Transcribed page contents:
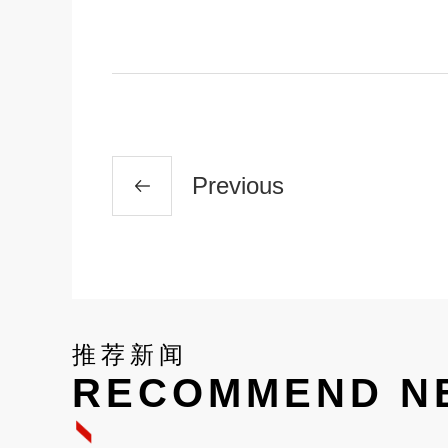
Previous
推荐新闻
RECOMMEND N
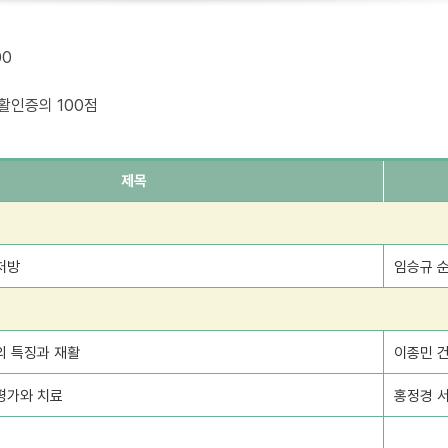
00
재활인증의 100점
제목
처방
임승규 
의 특징과 재활
이종민 
평가와 치료
홍정경 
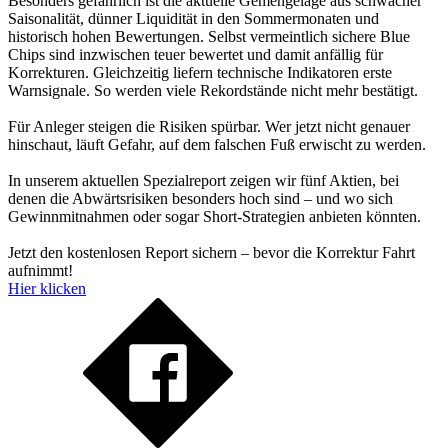
Besonders gefährlich ist die aktuelle Gemengelage aus schwacher
Saisonalität, dünner Liquidität in den Sommermonaten und
historisch hohen Bewertungen. Selbst vermeintlich sichere Blue
Chips sind inzwischen teuer bewertet und damit anfällig für
Korrekturen. Gleichzeitig liefern technische Indikatoren erste
Warnsignale. So werden viele Rekordstände nicht mehr bestätigt.
Für Anleger steigen die Risiken spürbar. Wer jetzt nicht genauer
hinschaut, läuft Gefahr, auf dem falschen Fuß erwischt zu werden.
In unserem aktuellen Spezialreport zeigen wir fünf Aktien, bei
denen die Abwärtsrisiken besonders hoch sind – und wo sich
Gewinnmitnahmen oder sogar Short-Strategien anbieten könnten.
Jetzt den kostenlosen Report sichern – bevor die Korrektur Fahrt
aufnimmt!
Hier klicken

§ Exercise: Please show each line in the records above that contains "nicht".

§ Result:
Warnsignale. So werden viele Rekordstände nicht mehr bestätigt.
Für Anleger steigen die Risiken spürbar. Wer jetzt nicht genauer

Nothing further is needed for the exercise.